TEXT PASSAGE:
################

This article deals with implementing Hash Table using Python programming language. Hash Table is a data structure where data are stored in an associative manner (in key, value format). The key/index is unique. This kind of storage makes it easier to find the data later on.
Hash Table stores data into an array format. It uses a hashing function that generates a slot or an index to store/insert any element or value.
We will be creating our own hashing function and hash table. But before that, let’s look into the built-in Python dictionary and Python list.
Python Dictionary
- This is a Python data type which is same as what is called “associative array” in other programming languages.
- Data are stored in key-value pairs.
- It’s easy to retrieve data from Python Dictionary.
Example:
country_code = {'25': 'USA' ,'20': 'India', '10': 'Nepal'}
print country_code['10'] # Output: Nepal
print country_code['20'] # Output: India
Python List
- A list is another data type in Python.
- Data can be stored as tuples.
- It’s not as easy as python dictionary to retrieve items.
- We need to use a loop to search for any item in the list.
- It’s time-consuming to retrieve data.
Example:
country_code = [('25', 'USA'), ('20', 'India'), ('10', 'Nepal')]
def insert(item_list, key, value):
item_list.append((key, value))
def search(item_list, key):
for item in item_list:
if item[0] == key:
return item[1]
print (search(country_code, '20')) # Output: India
print (insert(country_code, '100')) # Output: None, python returns 'None' by default if the searched item is not found in the list
Very Simple Implementation
Here is a very simple implementation of the hash table and hashing function.

################

RECORDS SHOWN:
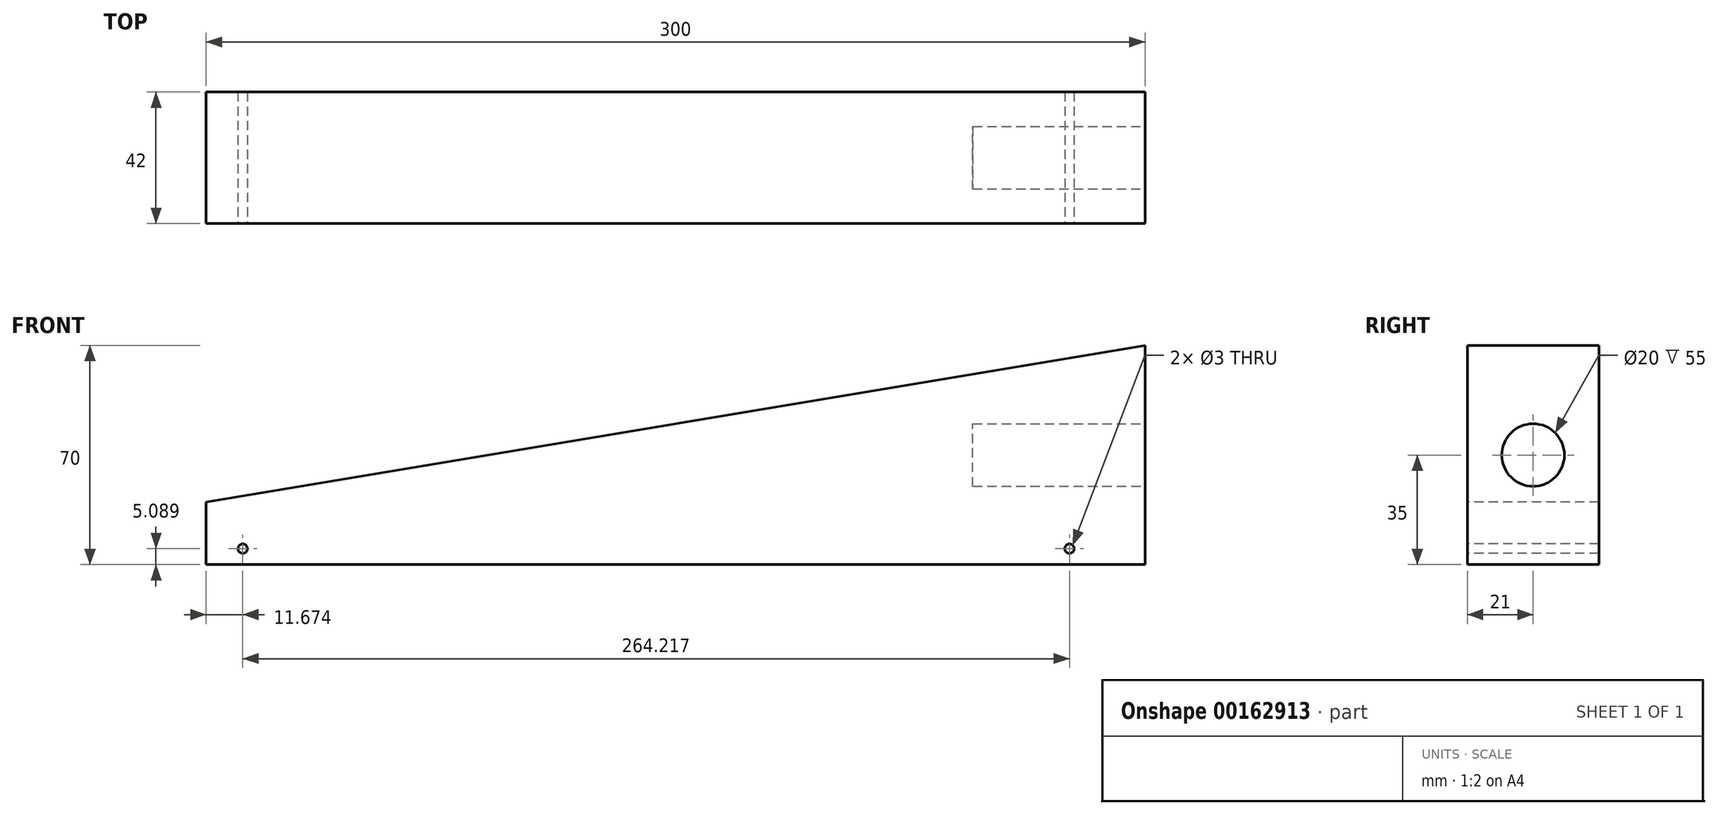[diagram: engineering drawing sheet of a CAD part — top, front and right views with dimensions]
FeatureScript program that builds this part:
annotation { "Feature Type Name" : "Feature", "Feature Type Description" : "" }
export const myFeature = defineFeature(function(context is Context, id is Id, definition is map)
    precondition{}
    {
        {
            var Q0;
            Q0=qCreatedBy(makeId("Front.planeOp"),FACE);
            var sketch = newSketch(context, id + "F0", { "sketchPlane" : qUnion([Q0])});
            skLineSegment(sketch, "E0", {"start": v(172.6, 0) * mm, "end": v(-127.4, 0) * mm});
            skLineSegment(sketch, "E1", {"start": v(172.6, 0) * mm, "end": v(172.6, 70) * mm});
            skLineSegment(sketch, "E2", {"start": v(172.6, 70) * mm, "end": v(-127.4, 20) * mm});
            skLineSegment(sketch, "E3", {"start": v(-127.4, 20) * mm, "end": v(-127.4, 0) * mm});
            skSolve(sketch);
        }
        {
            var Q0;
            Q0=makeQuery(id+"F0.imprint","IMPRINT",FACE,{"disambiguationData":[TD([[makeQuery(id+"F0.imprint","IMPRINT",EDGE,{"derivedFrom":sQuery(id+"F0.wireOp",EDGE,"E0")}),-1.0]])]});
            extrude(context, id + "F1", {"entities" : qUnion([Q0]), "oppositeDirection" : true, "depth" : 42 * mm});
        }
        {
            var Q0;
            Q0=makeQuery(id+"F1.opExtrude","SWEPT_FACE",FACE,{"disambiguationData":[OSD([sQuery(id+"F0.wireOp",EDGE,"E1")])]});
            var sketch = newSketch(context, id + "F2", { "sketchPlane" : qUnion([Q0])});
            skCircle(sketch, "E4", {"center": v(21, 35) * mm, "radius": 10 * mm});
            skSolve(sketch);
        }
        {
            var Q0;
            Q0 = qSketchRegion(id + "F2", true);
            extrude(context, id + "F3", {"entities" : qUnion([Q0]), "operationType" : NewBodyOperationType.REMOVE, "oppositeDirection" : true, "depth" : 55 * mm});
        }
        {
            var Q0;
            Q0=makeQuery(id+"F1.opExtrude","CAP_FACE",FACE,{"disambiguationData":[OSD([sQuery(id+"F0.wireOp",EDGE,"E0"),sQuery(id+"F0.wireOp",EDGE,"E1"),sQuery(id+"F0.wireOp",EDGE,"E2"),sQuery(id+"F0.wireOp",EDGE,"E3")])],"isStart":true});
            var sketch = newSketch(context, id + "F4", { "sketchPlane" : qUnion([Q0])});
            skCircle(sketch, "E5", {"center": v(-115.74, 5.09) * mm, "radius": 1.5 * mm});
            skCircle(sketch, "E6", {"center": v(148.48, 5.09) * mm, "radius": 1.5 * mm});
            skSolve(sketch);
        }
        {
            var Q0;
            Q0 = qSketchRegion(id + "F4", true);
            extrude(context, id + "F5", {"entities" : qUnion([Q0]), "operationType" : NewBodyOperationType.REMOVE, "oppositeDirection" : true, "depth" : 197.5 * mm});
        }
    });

################

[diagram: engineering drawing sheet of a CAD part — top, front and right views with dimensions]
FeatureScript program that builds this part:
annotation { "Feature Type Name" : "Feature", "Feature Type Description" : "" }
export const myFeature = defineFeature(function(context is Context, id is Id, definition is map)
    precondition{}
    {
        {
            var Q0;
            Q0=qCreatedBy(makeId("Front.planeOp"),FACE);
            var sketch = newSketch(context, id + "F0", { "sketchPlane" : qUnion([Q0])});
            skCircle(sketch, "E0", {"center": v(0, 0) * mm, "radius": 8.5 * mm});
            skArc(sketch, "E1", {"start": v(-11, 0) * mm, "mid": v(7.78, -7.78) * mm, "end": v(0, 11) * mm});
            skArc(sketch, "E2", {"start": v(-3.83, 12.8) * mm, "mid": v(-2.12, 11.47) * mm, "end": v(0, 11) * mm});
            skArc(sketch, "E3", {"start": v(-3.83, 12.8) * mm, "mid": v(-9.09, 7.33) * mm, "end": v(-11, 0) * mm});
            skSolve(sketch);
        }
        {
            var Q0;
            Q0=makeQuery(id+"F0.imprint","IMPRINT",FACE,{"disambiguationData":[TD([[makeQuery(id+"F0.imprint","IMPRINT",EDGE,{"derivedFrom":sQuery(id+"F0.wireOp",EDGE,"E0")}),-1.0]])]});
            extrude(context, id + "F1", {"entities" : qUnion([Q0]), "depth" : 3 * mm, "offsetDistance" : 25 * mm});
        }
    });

################

EXERCISE TASKS:
1. Find every line in the entries that contains the string "qSketchRegion" and copy each one out in full.
2. Go on with the text on building a hash table in Python, starting right after its last sentence.

RESULTS BY TASK:
1.
            Q0 = qSketchRegion(id + "F2", true);
            Q0 = qSketchRegion(id + "F4", true);

2.
Hash Function / Hashing
This deals with generating slot or index to any “key” value. Perfect hashing or perfect hash function is the one which assigns a unique slot for every key value. Sometimes, there can be cases where the hash function generates the same index for multiple key values. The size of the hash table can be increased to improve the perfection of the hash function.
First of all, let’s create a hash table of size 10 with empty data.
hash_table = [None] * 10
print (hash_table)
# Output:
# [None, None, None, None, None, None, None, None, None, None]
Below is a simple hash function that returns the modulus of the length of the hash table. In our case, the length of the hash table is 10.
Modulo operator (%) is used in the hashing function. The % (modulo) operator yields the remainder from the division of the first argument by the second.
def hashing_func(key):
return key % len(hash_table)
print (hashing_func(10)) # Output: 0
print (hashing_func(20)) # Output: 0
print (hashing_func(25)) # Output: 5
Inserting Data into Hash Table
Here’s a simple implementation of inserting data/values into the hash table. We first use the hashing function to generate a slot/index and store the given value into that slot.
def insert(hash_table, key, value):
hash_key = hashing_func(key)
hash_table[hash_key] = value
insert(hash_table, 10, 'Nepal')
print (hash_table)
# Output:
# ['Nepal', None, None, None, None, None, None, None, None, None]
insert(hash_table, 25, 'USA')
print (hash_table)
# Output:
# ['Nepal', None, None, None, None, 'USA', None, None, None, None]
Collision
A collision occurs when two items/values get the same slot/index, i.e. the hashing function generates same slot number for multiple items. If proper collision resolution steps are not taken then the previous item in the slot will be replaced by the new item whenever the collision occurs.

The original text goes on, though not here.